The IRS is putting some of a recent $80 billion investment from Congress into improved customer experience during this year’s filing season, but the agency faces a long road to dig out from more than a decade of underfunding.
The National Treasury Employees Union, as part of its legislative conference this week, sees IRS funds in the Inflation Reduction Act as a crucial part of rebuilding the agency’s workforce and modernizing its legacy IT.
NTEU National President Tony Reardon told reporters on Monday that the legislation puts the IRS in the rare position of having “good news” to share about the state of its budget.
“The investments that are coming from the Inflation Reduction Act are needed in the worst way,” Reardon said.
The IRS has focused on first spending this money to improve its level of customer experience to taxpayers.

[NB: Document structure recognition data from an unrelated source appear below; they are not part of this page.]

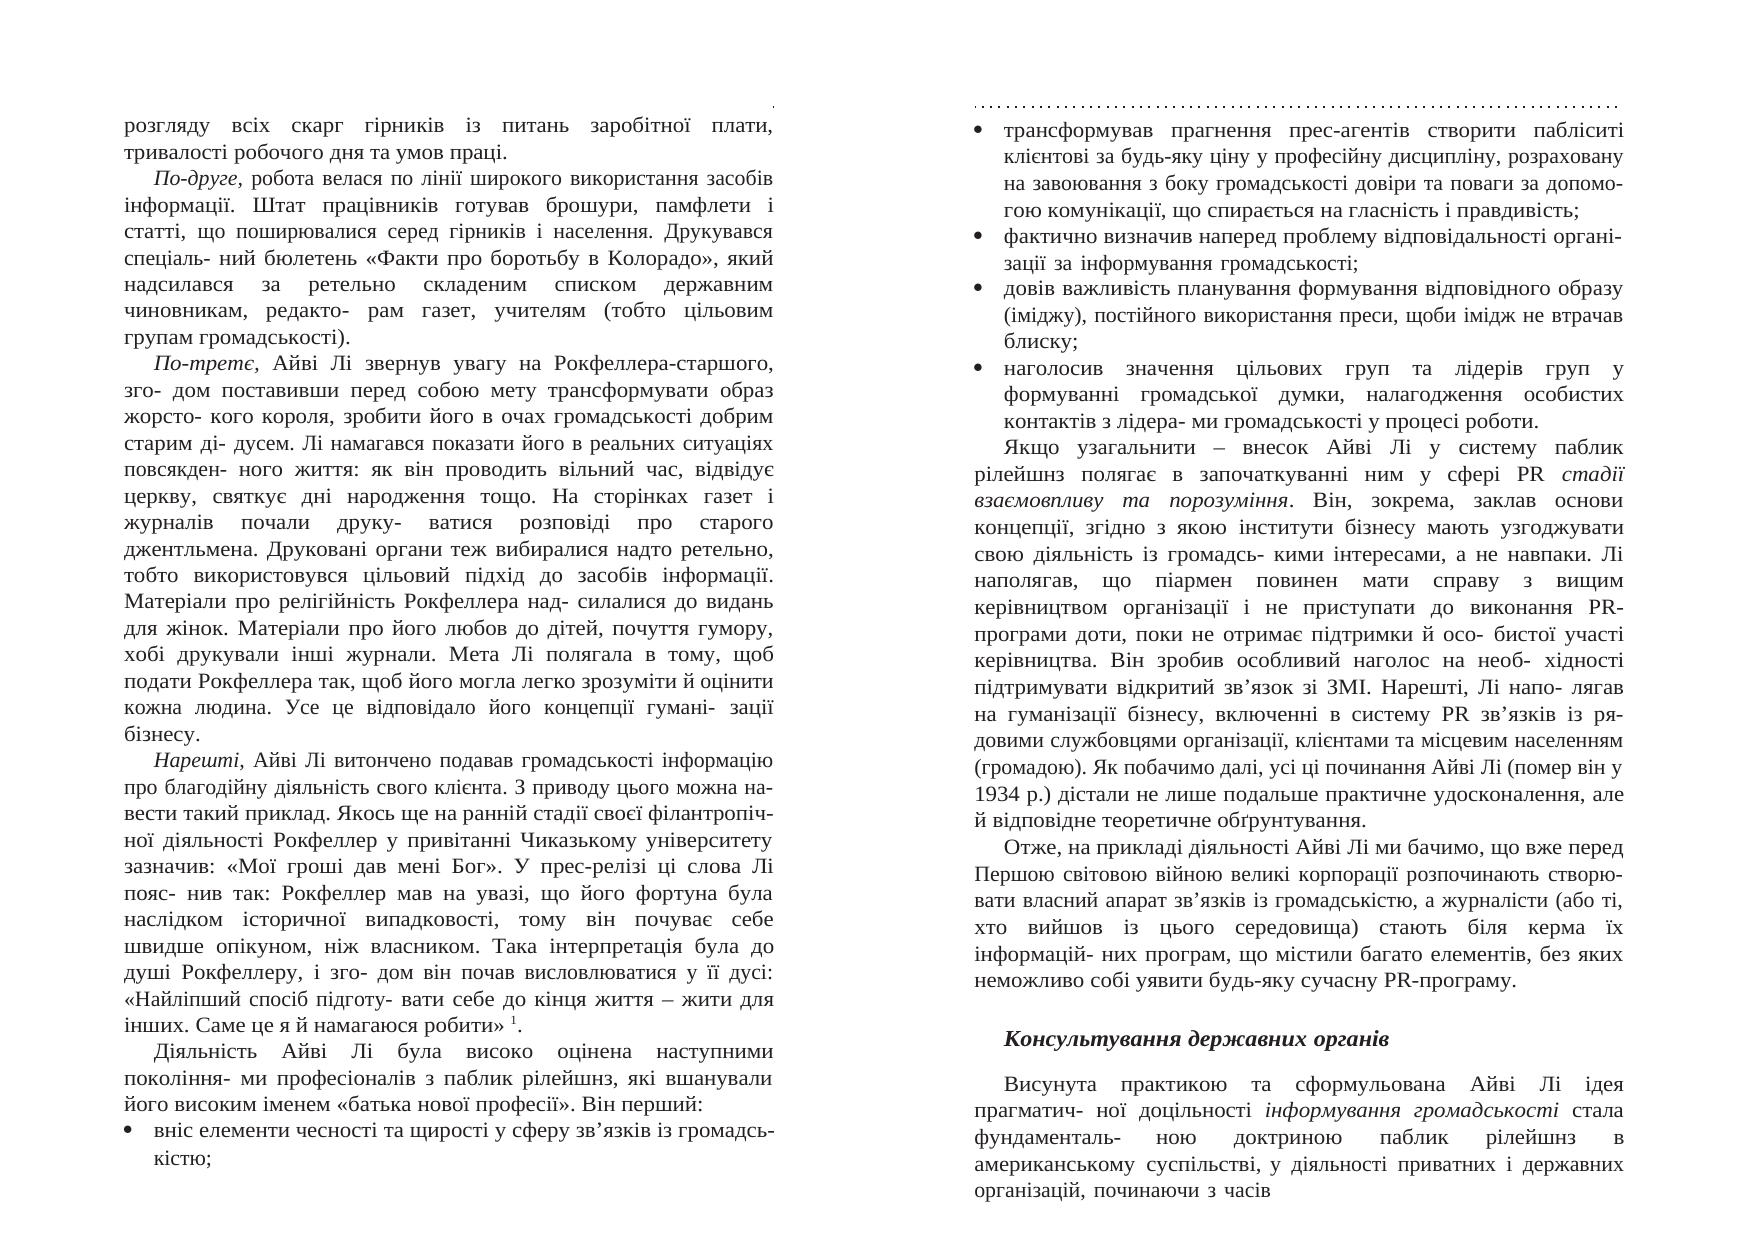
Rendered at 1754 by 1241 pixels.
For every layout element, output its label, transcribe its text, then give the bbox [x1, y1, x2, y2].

text По-третє, Айві Лі звернув увагу на Рокфеллера-старшого, зго- дом поставивши перед собою мету трансформувати образ жорсто- кого короля, зробити його в очах громадськості добрим старим ді- дусем. Лі намагався показати його в реальних ситуаціях повсякден- ного життя: як він проводить вільний час, відвідує церкву, святкує дні народження тощо. На сторінках газет і журналів почали друку- ватися розповіді про старого джентльмена. Друковані органи теж вибиралися надто ретельно, тобто використовувся цільовий підхід до засобів інформації. Матеріали про релігійність Рокфеллера над- силалися до видань для жінок. Матеріали про його любов до дітей, почуття гумору, хобі друкували інші журнали. Мета Лі полягала в тому, щоб подати Рокфеллера так, щоб його могла легко зрозуміти й оцінити кожна людина. Усе це відповідало його концепції гумані- зації бізнесу. [124, 350, 774, 746]
text зації за інформування громадськості; [1004, 250, 1637, 275]
list довів важливість планування формування відповідного образу (іміджу), постійного використання преси, щоби імідж не втрачав блиску; [974, 275, 1624, 353]
subtitle Консультування державних органів [1004, 1025, 1637, 1052]
text Отже, на прикладі діяльності Айві Лі ми бачимо, що вже перед Першою світовою війною великі корпорації розпочинають створю- вати власний апарат зв’язків із громадськістю, а журналісти (або ті, хто вийшов із цього середовища) стають біля керма їх інформацій- них програм, що містили багато елементів, без яких неможливо собі уявити будь-яку сучасну РR-програму. [974, 834, 1624, 993]
text розгляду всіх скарг гірників із питань заробітної плати, тривалості робочого дня та умов праці. [124, 112, 774, 164]
text Діяльність Айві Лі була високо оцінена наступними покоління- ми професіоналів з паблик рілейшнз, які вшанували його високим іменем «батька нової професії». Він перший: [124, 1038, 774, 1117]
list фактично визначив наперед проблему відповідальності органі- [974, 223, 1637, 248]
list наголосив значення цільових груп та лідерів груп у формуванні громадської думки, налагодження особистих контактів з лідера- ми громадськості у процесі роботи. [974, 355, 1624, 433]
list вніс елементи чесності та щирості у сферу зв’язків із громадсь- [124, 1118, 778, 1143]
text Висунута практикою та сформульована Айві Лі ідея прагматич- ної доцільності інформування громадськості стала фундаменталь- ною доктриною паблик рілейшнз в американському суспільстві, у діяльності приватних і державних організацій, починаючи з часів [974, 1071, 1624, 1203]
text По-друге, робота велася по лінії широкого використання засобів інформації. Штат працівників готував брошури, памфлети і статті, що поширювалися серед гірників і населення. Друкувався спеціаль- ний бюлетень «Факти про боротьбу в Колорадо», який надсилався за ретельно складеним списком державним чиновникам, редакто- рам газет, учителям (тобто цільовим групам громадськості). [124, 165, 774, 349]
list трансформував прагнення прес-агентів створити пабліситі клієнтові за будь-яку ціну у професійну дисципліну, розраховану на завоювання з боку громадськості довіри та поваги за допомо- гою комунікації, що спирається на гласність і правдивість; [974, 117, 1624, 222]
text Нарешті, Айві Лі витончено подавав громадськості інформацію про благодійну діяльність свого клієнта. З приводу цього можна на- вести такий приклад. Якось ще на ранній стадії своєї філантропіч- ної діяльності Рокфеллер у привітанні Чиказькому університету зазначив: «Мої гроші дав мені Бог». У прес-релізі ці слова Лі пояс- нив так: Рокфеллер мав на увазі, що його фортуна була наслідком історичної випадковості, тому він почуває себе швидше опікуном, ніж власником. Така інтерпретація була до душі Рокфеллеру, і зго- дом він почав висловлюватися у її дусі: «Найліпший спосіб підготу- вати себе до кінця життя – жити для інших. Саме це я й намагаюся робити» 1. [124, 747, 774, 1037]
text Якщо узагальнити – внесок Айві Лі у систему паблик рілейшнз полягає в започаткуванні ним у сфері РR стадії взаємовпливу та порозуміння. Він, зокрема, заклав основи концепції, згідно з якою інститути бізнесу мають узгоджувати свою діяльність із громадсь- кими інтересами, а не навпаки. Лі наполягав, що піармен повинен мати справу з вищим керівництвом організації і не приступати до виконання РR-програми доти, поки не отримає підтримки й осо- бистої участі керівництва. Він зробив особливий наголос на необ- хідності підтримувати відкритий зв’язок зі ЗМІ. Нарешті, Лі напо- лягав на гуманізації бізнесу, включенні в систему РR зв’язків із ря- довими службовцями організації, клієнтами та місцевим населенням (громадою). Як побачимо далі, усі ці починання Айві Лі (помер він у 1934 р.) дістали не лише подальше практичне удосконалення, але й відповідне теоретичне обґрунтування. [974, 434, 1624, 833]
text кістю; [153, 1144, 778, 1170]
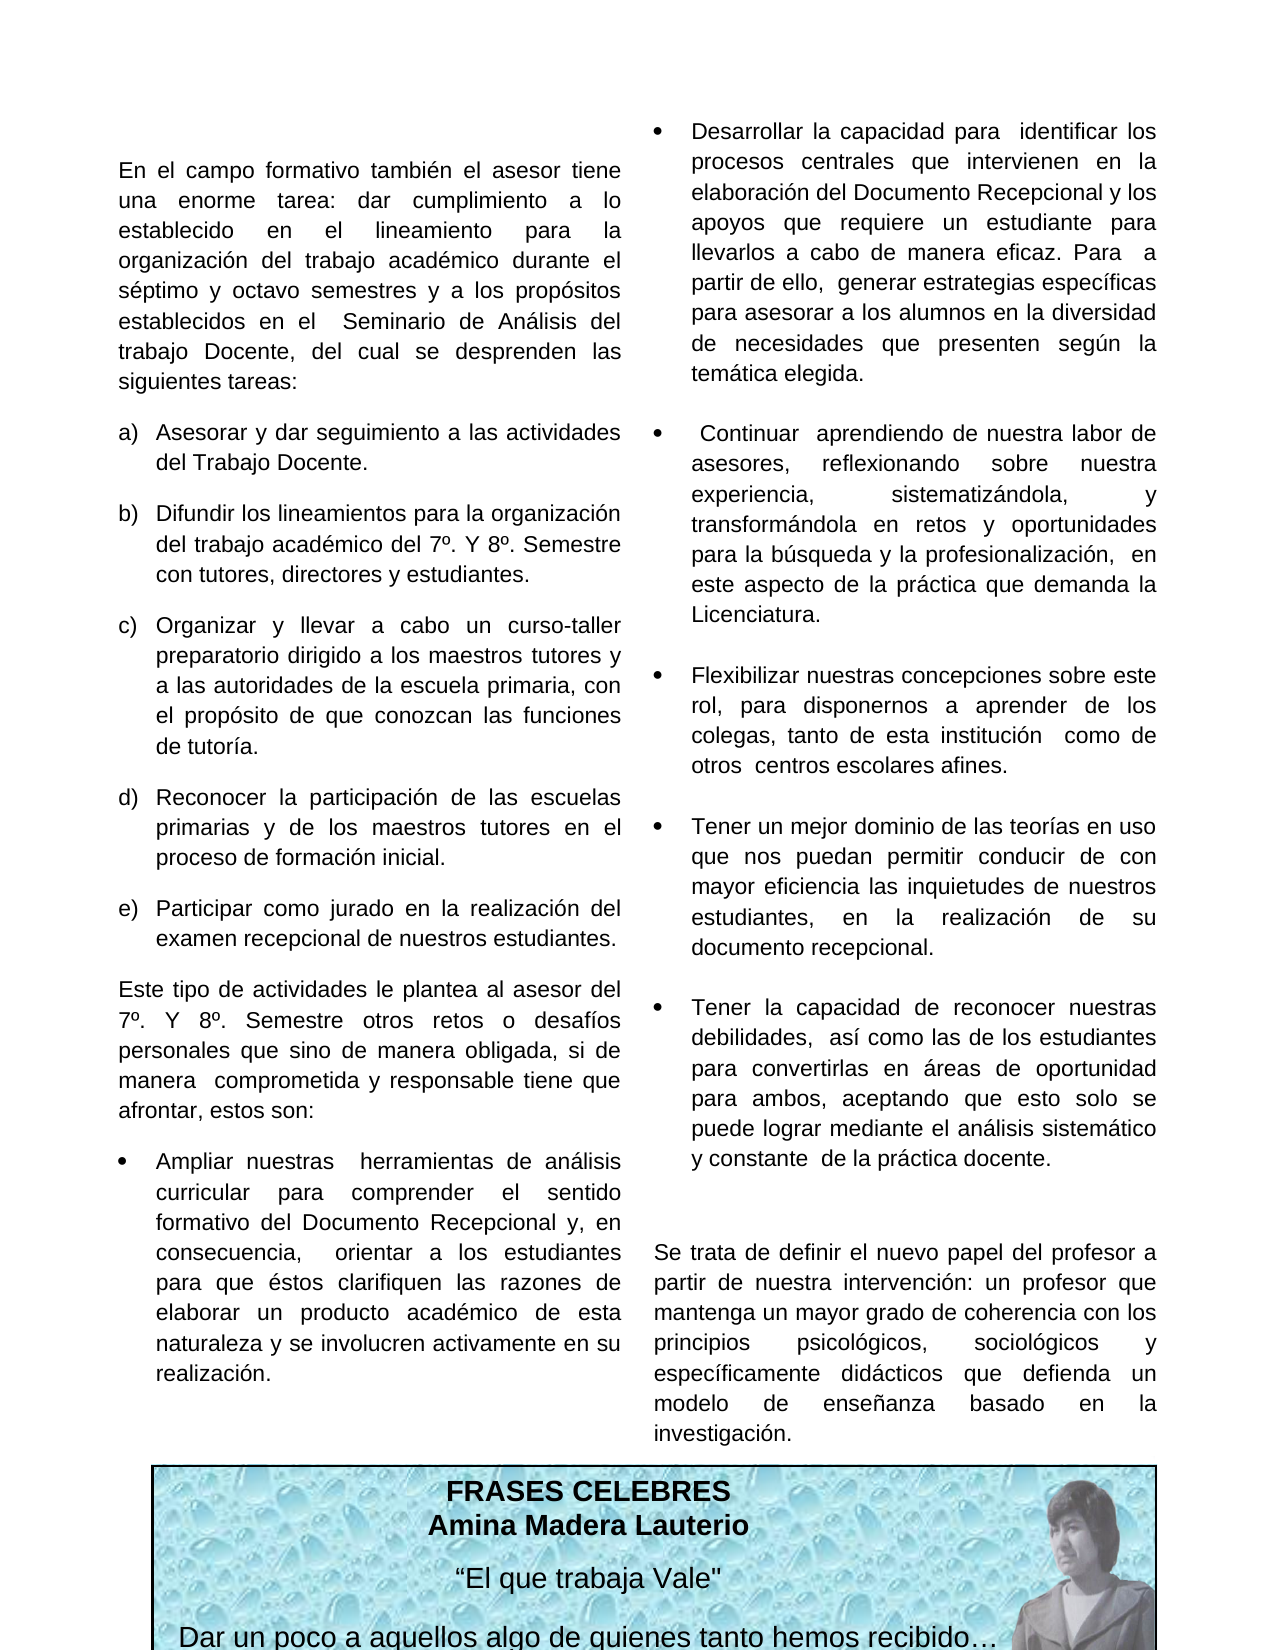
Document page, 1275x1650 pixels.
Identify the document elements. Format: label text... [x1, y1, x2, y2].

The agency answered about 13% of calls from taxpayers seeking help with their returns last year, but in this year’s filing season, the IRS has been answering about 90% of incoming calls.
NTEU National Vice President Doreen Greenwald said the IRS still needs to staff up Taxpayer Assistance Centers and is also looking ahead to next year’s filing season to make additional improvements to taxpayer service.
“The initial actions right now are to just get things going back to a normal level before they can even look at what’s going to happen with the funding,” Greenwald said.
The IRS expects to soon release a plan outlining how the agency plans to spend the rest of the $80 billion.
While NTEU expects the IRS to encounter a “challenging environment” with a Republican majority in the House, Reardon said he doesn’t expect Republican lawmakers will try to claw back the $80 billion for the IRS as part of upcoming debt ceiling negotiations.
“I’ve sort of maintained all along that they’re not going to be successful really taking the money directly from the Inflation Reduction Act. But instead, what they’ll do is, over time, continue to attack to the extent that they can the annual appropriations and sort of, in a less direct way, claw back the money,” Reardon said.
The IRS with its new resources is looking to significantly ramp up hiring, and seeing some early successes. The agency hired about 5,000 customer service representatives last year, and is expected to hire just as many this year.
“The benefit of having this funding is so often, the IRS has not been able to make strategic plans to rebuild and restructure, both in staffing and IT and customer service, because year after year, their funding was cut, and many times they couldn’t even fill the valid positions that they needed to serve as taxpayers,” Greenwald said.
IRS has been successful hiring customer service representatives because those jobs generally pay better than submission processing positions. Greenwald said the IRS is also able to offer telework to customer service representatives, which helps the agency compete with private-sector employers that are often able to pay more.
“If you take away those kinds of benefits from people, still not pay them what they’re getting at a Target or a Walmart, good luck filling these jobs,” she said.
Reardon said the IRS should be able to rely on governmentwide tools such as hiring incentives and Special Salary Rates for positions that are harder to fill. Reardon said NTEU has made these recommendations to both IRS and Treasury Department leadership.
“There is often a lack of knowledge in human capital office operations,” Reardon said. “They don’t understand how those things work and how they can actually put those in place and implement them. And so I think it’s important, because if you’re going to get people hired — and they need to — you’ve got to be able to do some of those kinds of things.”
Greenwald said the IRS will also need to staff up its human capital office to sustain long-term hiring efforts across the agency.
“They’ve relied heavily on direct hire events to fill things quickly. But to be a successful organization going forward, you have to have an organization that can do that routinely, and in a reasonable period of time,” Greenwald said.
Doreen said the IRS has made “marked improvements” to taxpayer service this year, and that the agency, dealing with fewer paper-based tax returns this year, is getting refund checks out to taxpayers more quickly.
However, Reardon said it’s going to take more time for the IRS time to resolve some of its challenges.
“It is going to be, and is imperative, that the IRS level-set people’s expectations. So you’ve got access to all this money, it’s doesn’t mean that tomorrow, all the problems are solved. It’s going to take time to fix and rebuild,” Reardon said.